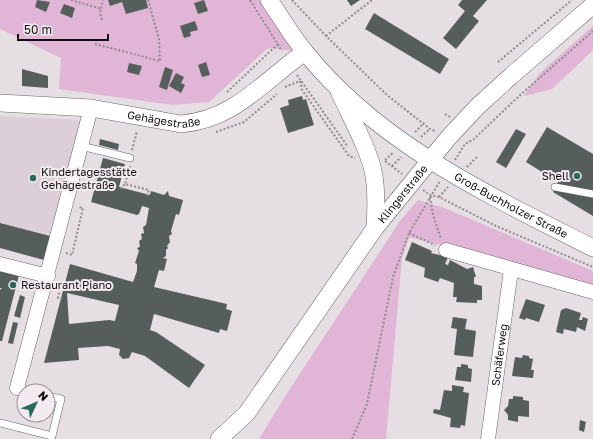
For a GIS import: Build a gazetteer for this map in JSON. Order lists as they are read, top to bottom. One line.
{"streets":{"street":["Gehägestraße","Klingerstraße","Groß-Buchholzer Straße","Schäferweg"]},"crossings":[["Klingerstraße","Groß-Buchholzer Straße"]],"places":["Shell","Kindertagesstätte Gehägestraße","Restaurant Piano"],"scale_bar":"50 m","north":"top right"}
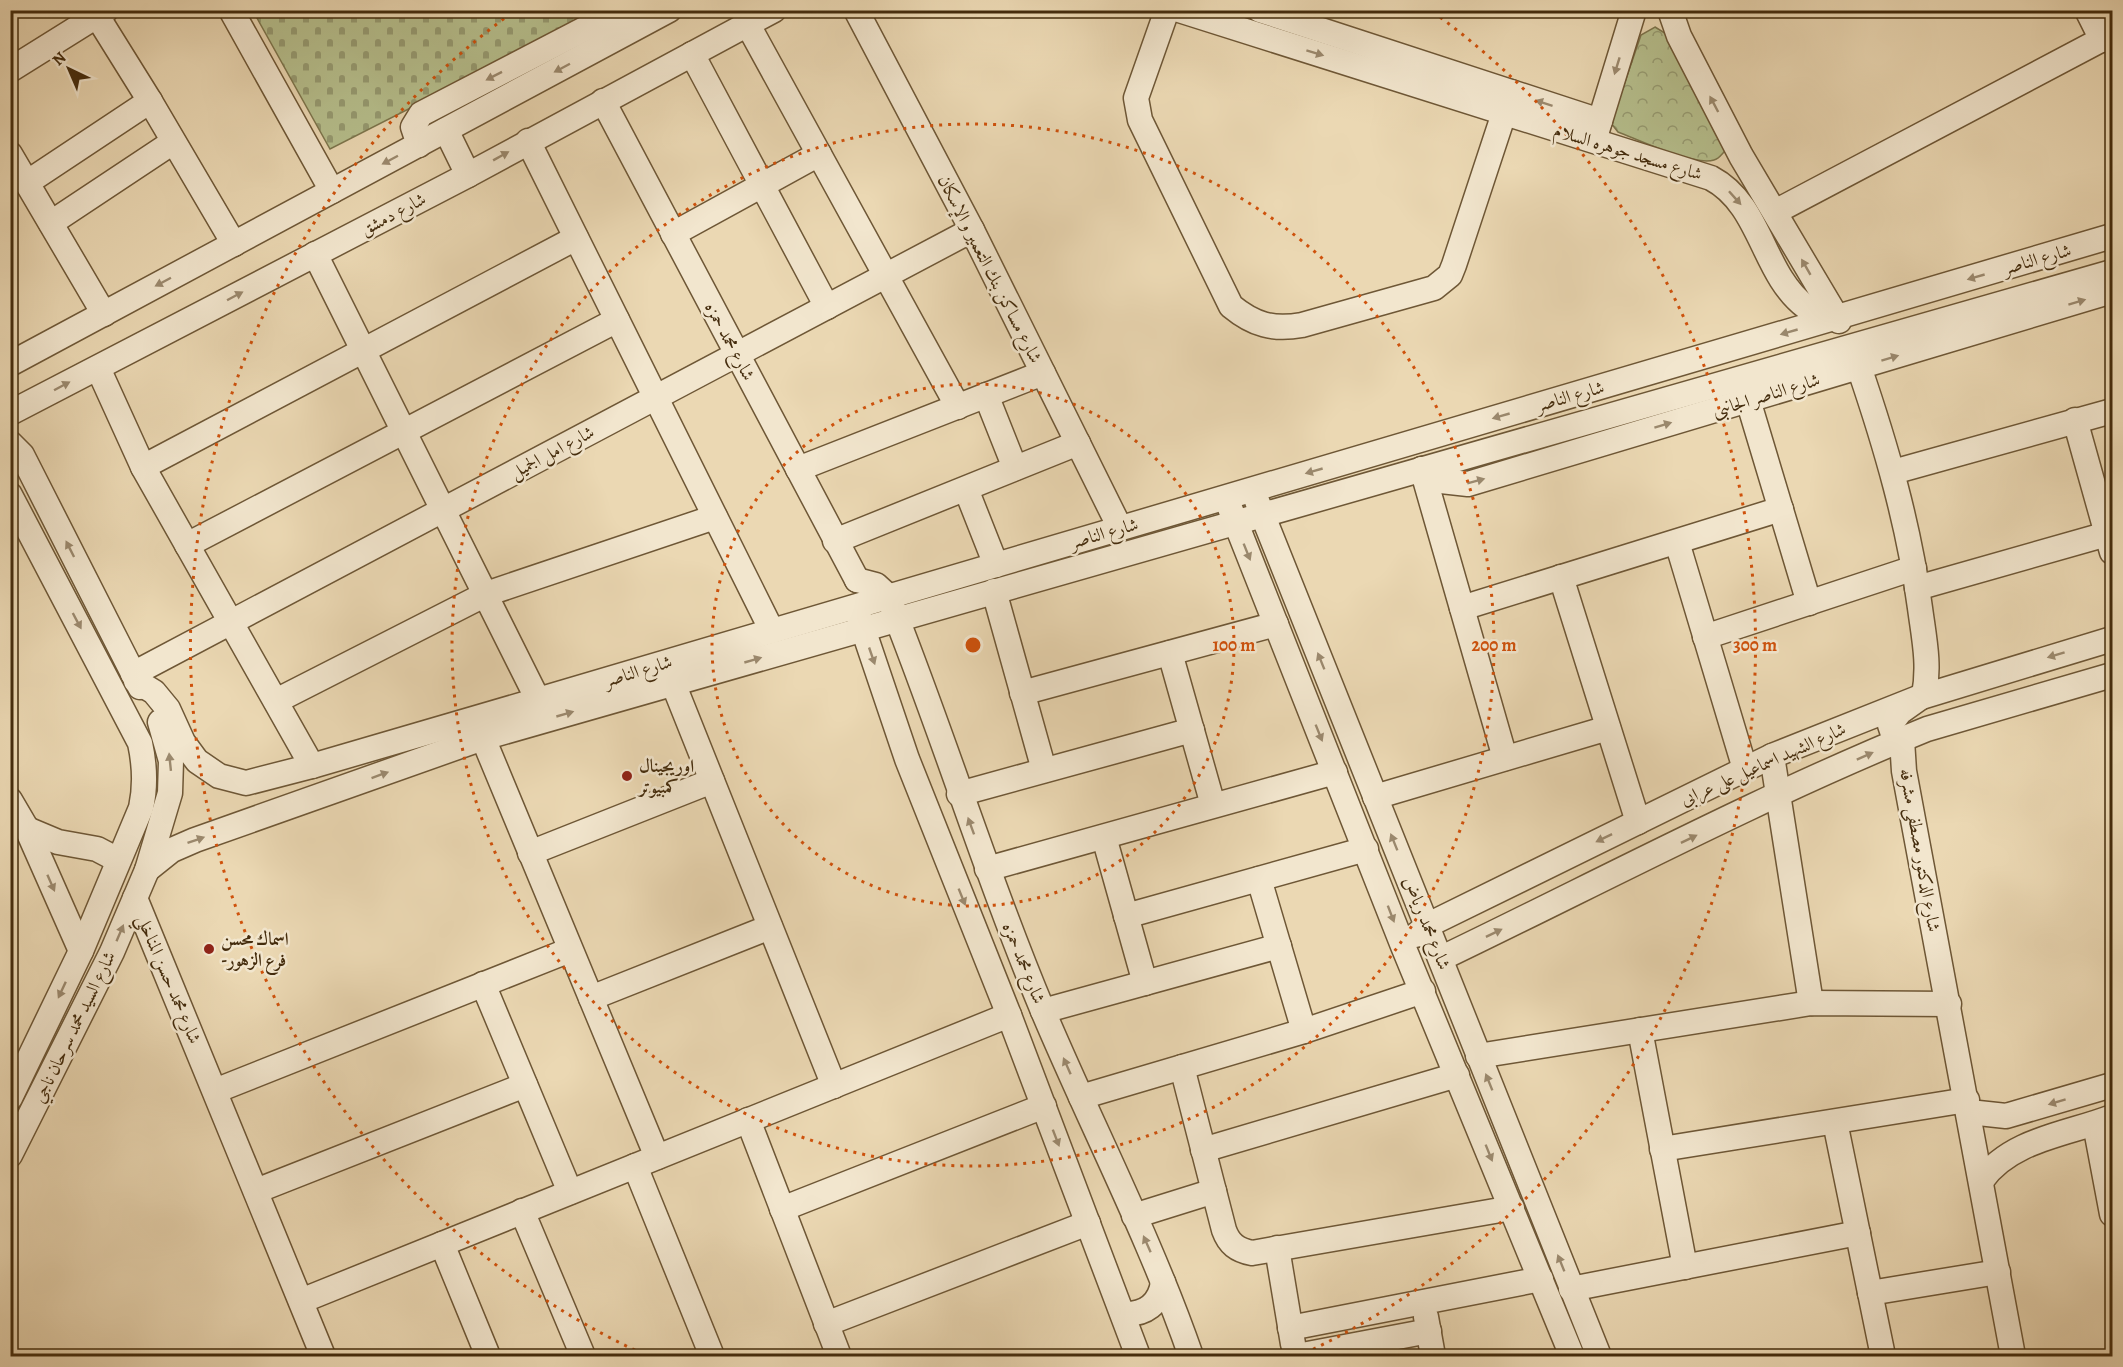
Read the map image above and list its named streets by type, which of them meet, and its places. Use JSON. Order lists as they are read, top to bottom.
{
  "streets": {
    "street": [
      "شارع مسجد جوهره السلام",
      "شارع دمشق",
      "شارع الناصر",
      "شارع مساكن بنك التعمير و الإسكان",
      "شارع محمد حمزه",
      "شارع الناصر الجانبى",
      "شارع امل الجميل",
      "شارع الشهيد اسماعيل على عرابى",
      "شارع الدكتور مصطفى مشرفه",
      "شارع محمد رياض",
      "شارع محمد حسن المناخلي",
      "شارع السيد محمد سرحان ناجي"
    ]
  },
  "crossings": [
    ["شارع مسجد جوهره السلام", "شارع الناصر"],
    ["شارع مسجد جوهره السلام", "شارع الدكتور مصطفى مشرفه"],
    ["شارع دمشق", "شارع محمد حمزه"],
    ["شارع الناصر", "شارع مساكن بنك التعمير و الإسكان"],
    ["شارع الناصر", "شارع محمد حمزه"],
    ["شارع الناصر", "شارع الناصر الجانبى"],
    ["شارع الناصر", "شارع امل الجميل"],
    ["شارع الناصر", "شارع الدكتور مصطفى مشرفه"],
    ["شارع الناصر", "شارع محمد رياض"],
    ["شارع الناصر", "شارع محمد حسن المناخلي"],
    ["شارع مساكن بنك التعمير و الإسكان", "شارع امل الجميل"],
    ["شارع محمد حمزه", "شارع امل الجميل"],
    ["شارع الناصر الجانبى", "شارع الدكتور مصطفى مشرفه"],
    ["شارع امل الجميل", "شارع محمد حسن المناخلي"],
    ["شارع الشهيد اسماعيل على عرابى", "شارع الدكتور مصطفى مشرفه"],
    ["شارع الشهيد اسماعيل على عرابى", "شارع محمد رياض"],
    ["شارع محمد حسن المناخلي", "شارع السيد محمد سرحان ناجي"]
  ],
  "places": ["اوريجينال كمبيوتر", "اسماك محسن -فرع الزهور"],
  "north": "top left",
  "rings": ["100 m", "200 m", "300 m"]
}
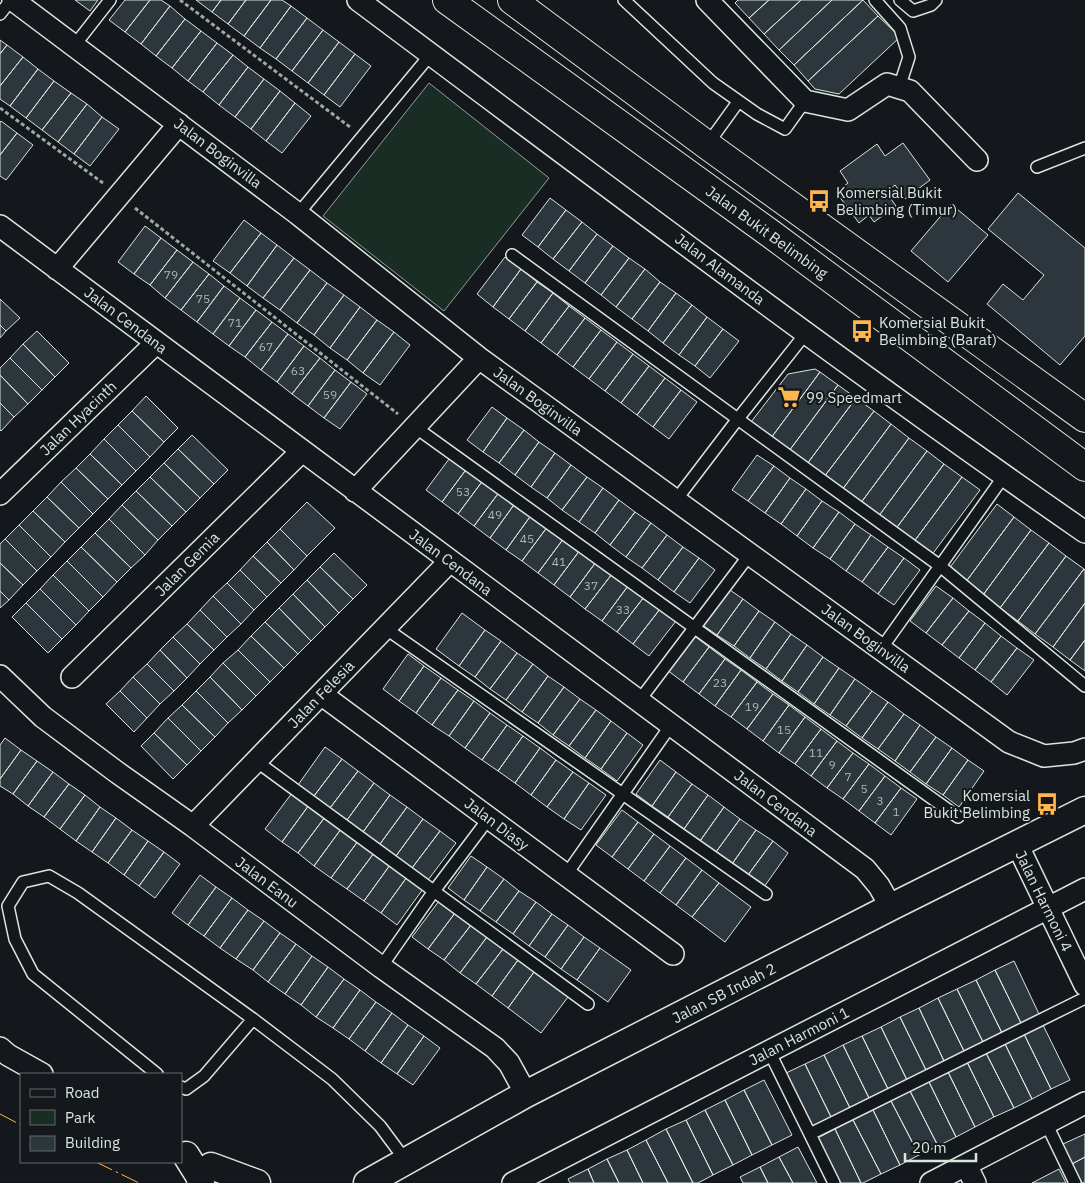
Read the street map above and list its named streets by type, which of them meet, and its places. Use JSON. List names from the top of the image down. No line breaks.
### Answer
{"streets":{"main road":["Jalan Bukit Belimbing"],"street":["Jalan Boginvilla","Jalan Alamanda","Jalan Cendana","Jalan Hyacinth","Jalan Gemia","Jalan Felesia","Jalan Diasy","Jalan Eanu","Jalan Harmoni 4","Jalan SB Indah 2","Jalan Harmoni 1"]},"crossings":[["Jalan Cendana","Jalan Hyacinth"],["Jalan Cendana","Jalan Gemia"],["Jalan Cendana","Jalan Felesia"],["Jalan Cendana","Jalan SB Indah 2"],["Jalan Felesia","Jalan Diasy"],["Jalan Felesia","Jalan Eanu"],["Jalan Eanu","Jalan SB Indah 2"],["Jalan Harmoni 4","Jalan SB Indah 2"],["Jalan Harmoni 4","Jalan Harmoni 1"]],"places":{"bus stop":["Komersial Bukit Belimbing (Timur)","Komersial Bukit Belimbing (Barat)","Komersial Bukit Belimbing"],"supermarket":["99 Speedmart"]},"house_numbers":["79","75","71","67","63","59","53","49","45","41","37","33","23","19","15","11","9","7","5","3","1"],"legend":["Road","Park","Building"],"scale_bar":"20 m"}
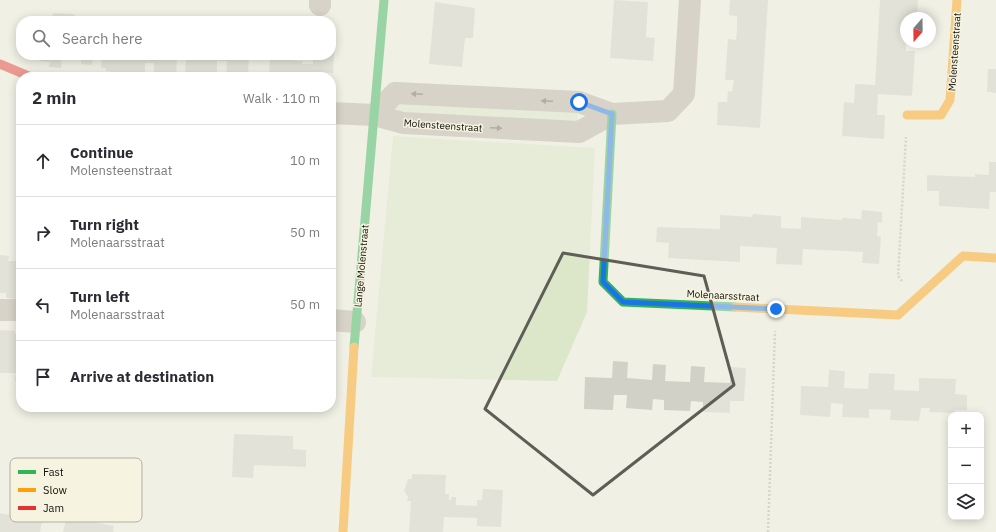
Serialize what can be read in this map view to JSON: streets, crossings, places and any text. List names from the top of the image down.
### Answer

------------------------------------------------

**To do**
Please restate the entries word for word, with all pictures left out.

**Output of the exercise**
For a GIS import: Build a gazetteer for this map in JSON. Order lists as they are read, top to bottom. One line.
{"streets":{"street":["Gehägestraße","Klingerstraße","Groß-Buchholzer Straße","Schäferweg"]},"crossings":[["Klingerstraße","Groß-Buchholzer Straße"]],"places":["Shell","Kindertagesstätte Gehägestraße","Restaurant Piano"],"scale_bar":"50 m","north":"top right"}
Read the map image above and list its named streets by type, which of them meet, and its places. Use JSON. Order lists as they are read, top to bottom.
{
  "streets": {
    "street": [
      "شارع مسجد جوهره السلام",
      "شارع دمشق",
      "شارع الناصر",
      "شارع مساكن بنك التعمير و الإسكان",
      "شارع محمد حمزه",
      "شارع الناصر الجانبى",
      "شارع امل الجميل",
      "شارع الشهيد اسماعيل على عرابى",
      "شارع الدكتور مصطفى مشرفه",
      "شارع محمد رياض",
      "شارع محمد حسن المناخلي",
      "شارع السيد محمد سرحان ناجي"
    ]
  },
  "crossings": [
    ["شارع مسجد جوهره السلام", "شارع الناصر"],
    ["شارع مسجد جوهره السلام", "شارع الدكتور مصطفى مشرفه"],
    ["شارع دمشق", "شارع محمد حمزه"],
    ["شارع الناصر", "شارع مساكن بنك التعمير و الإسكان"],
    ["شارع الناصر", "شارع محمد حمزه"],
    ["شارع الناصر", "شارع الناصر الجانبى"],
    ["شارع الناصر", "شارع امل الجميل"],
    ["شارع الناصر", "شارع الدكتور مصطفى مشرفه"],
    ["شارع الناصر", "شارع محمد رياض"],
    ["شارع الناصر", "شارع محمد حسن المناخلي"],
    ["شارع مساكن بنك التعمير و الإسكان", "شارع امل الجميل"],
    ["شارع محمد حمزه", "شارع امل الجميل"],
    ["شارع الناصر الجانبى", "شارع الدكتور مصطفى مشرفه"],
    ["شارع امل الجميل", "شارع محمد حسن المناخلي"],
    ["شارع الشهيد اسماعيل على عرابى", "شارع الدكتور مصطفى مشرفه"],
    ["شارع الشهيد اسماعيل على عرابى", "شارع محمد رياض"],
    ["شارع محمد حسن المناخلي", "شارع السيد محمد سرحان ناجي"]
  ],
  "places": ["اوريجينال كمبيوتر", "اسماك محسن -فرع الزهور"],
  "north": "top left",
  "rings": ["100 m", "200 m", "300 m"]
}
Read the street map above and list its named streets by type, which of them meet, and its places. Use JSON. List names from the top of the image down. No line breaks.
### Answer
{"streets":{"main road":["Jalan Bukit Belimbing"],"street":["Jalan Boginvilla","Jalan Alamanda","Jalan Cendana","Jalan Hyacinth","Jalan Gemia","Jalan Felesia","Jalan Diasy","Jalan Eanu","Jalan Harmoni 4","Jalan SB Indah 2","Jalan Harmoni 1"]},"crossings":[["Jalan Cendana","Jalan Hyacinth"],["Jalan Cendana","Jalan Gemia"],["Jalan Cendana","Jalan Felesia"],["Jalan Cendana","Jalan SB Indah 2"],["Jalan Felesia","Jalan Diasy"],["Jalan Felesia","Jalan Eanu"],["Jalan Eanu","Jalan SB Indah 2"],["Jalan Harmoni 4","Jalan SB Indah 2"],["Jalan Harmoni 4","Jalan Harmoni 1"]],"places":{"bus stop":["Komersial Bukit Belimbing (Timur)","Komersial Bukit Belimbing (Barat)","Komersial Bukit Belimbing"],"supermarket":["99 Speedmart"]},"house_numbers":["79","75","71","67","63","59","53","49","45","41","37","33","23","19","15","11","9","7","5","3","1"],"legend":["Road","Park","Building"],"scale_bar":"20 m"}
Serialize what can be read in this map view to JSON: streets, crossings, places and any text. List names from the top of the image down.
### Answer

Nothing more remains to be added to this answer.